How to incorporate the many data associated with TFBS into a prediction model depends on the objective, but this is actually the most difficult task. In this issue, Rivière et al. (2022) describe Wimtrap—a pioneering bioinformatics tool that succeeds in integrating multiple genomic information from various plant biological databases. With Wimtrap, TFBS candidates are extracted through traditional motif search and assessment of genomic coordinates and DNA sequence conservation (i.e. whether it is present in a promoter region and conserved elements). Its predictive model is then trained by supervised learning with ML using ChIP/chip-seq as the labeled data. Interestingly, Rivière et al. (2022) showed that the epigenetic marks (or chromatin features) contributed most to the accuracy of improvement of the TFBS prediction model. Furthermore, they demonstrate how Wimtrap is a user-friendly analysis package that can help more plant biologists to analyze TFBS.
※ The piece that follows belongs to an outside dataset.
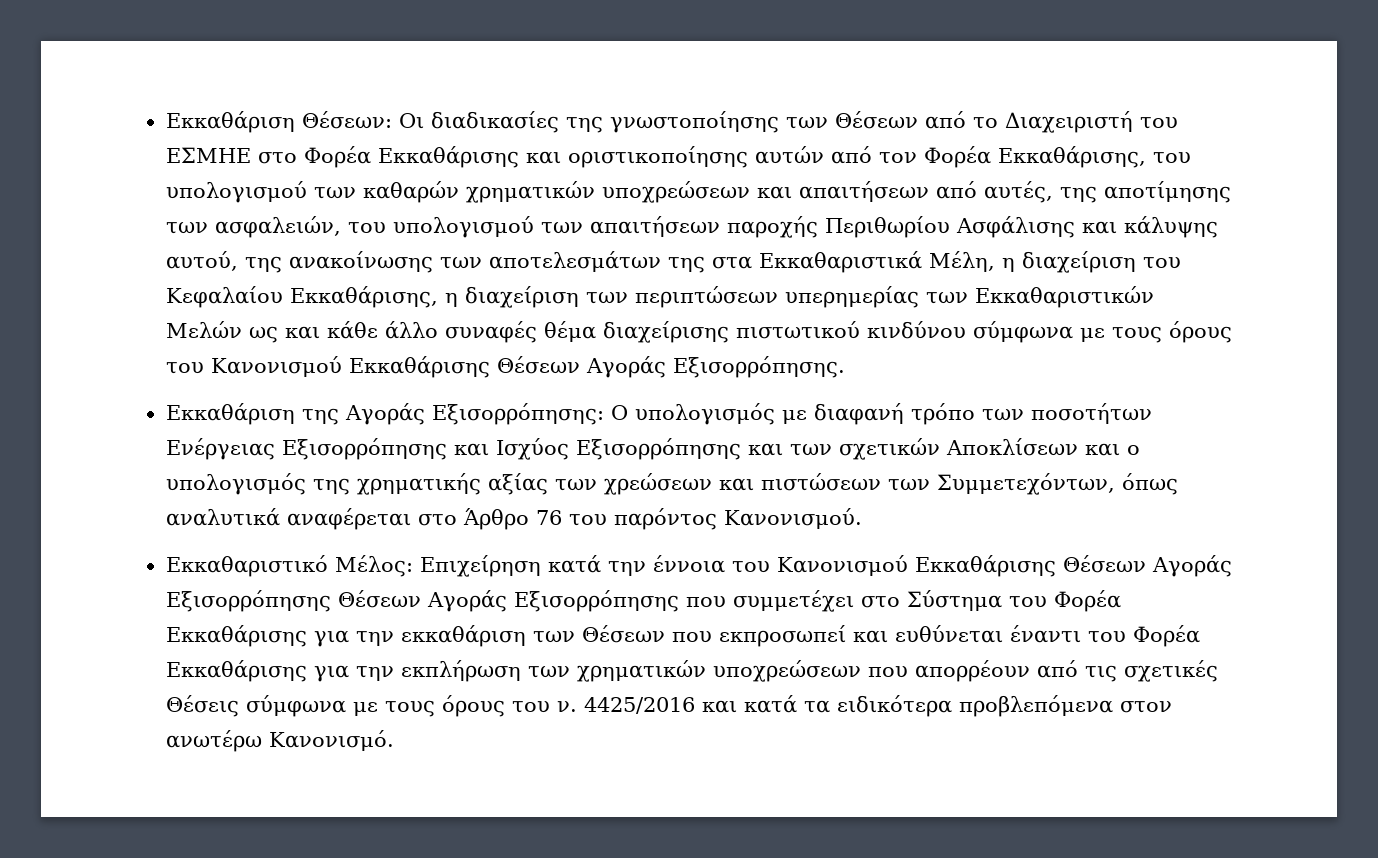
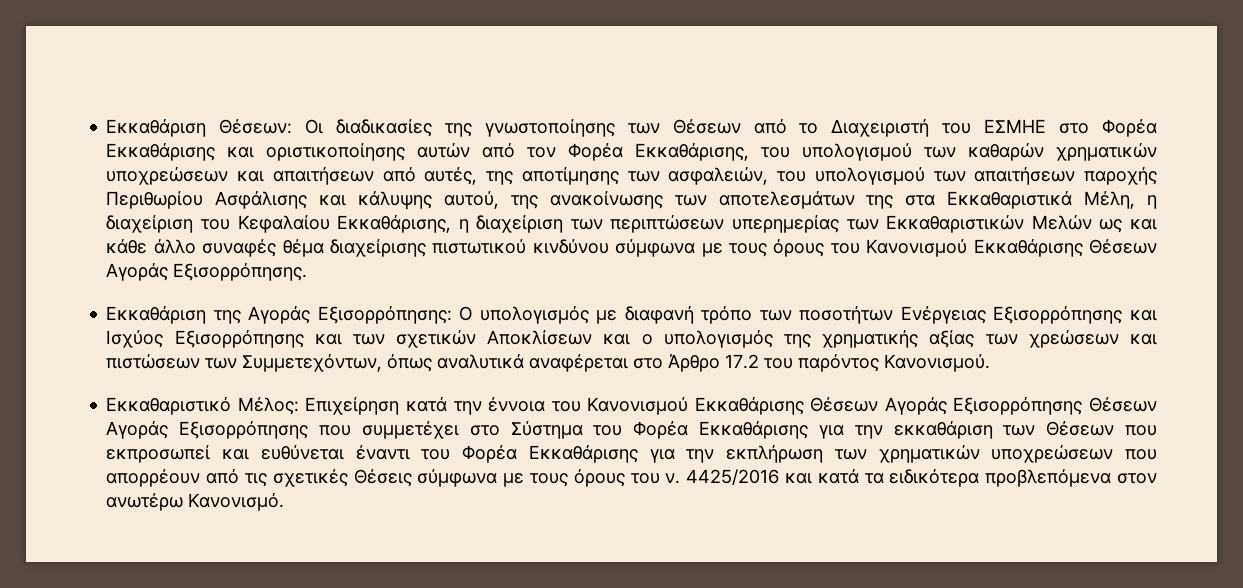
[535,510,562,525] 76 -> [725,354,760,369] 17.2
Prior to the advent of NGS, the amount of data on TFBS in plants was extremely limited. Fifteen years later, with the development of ChIP-seq using NGS (Johnson et al. 2007), TFBS analysis may now be said to have moved to ‘the Battle Against Big Data’. Some alternatives for analyzing TFBS with NGS have also been developed, such as ChIP-exo/ChIP-nexus and ATAC-seq, and databases integrating many data produced from these methods are also being developed (Kolmykov et al. 2021). However, with the exception of some model plants, the accumulation of TFBS-related data remains insufficient. If TFBS-related data were further gathered to achieve an accurate and detailed genome-wide map of TFBS, the still crude engineering of cis-regulatory regions could be performed in a more systematic manner (Li et al. 2020). Although the analysis of various data obtained by NGS has become a complex task involving a degree of trial and error, the method employed in Wimtrap has the advantage of being applicable to a wide variety of data (Rivière et al. 2022). Thus, the discoveries that are often buried in big data are now becoming accessible using a sophisticated analytical tool in biology.
Disclosures
The author has no conflicts of interest to declare.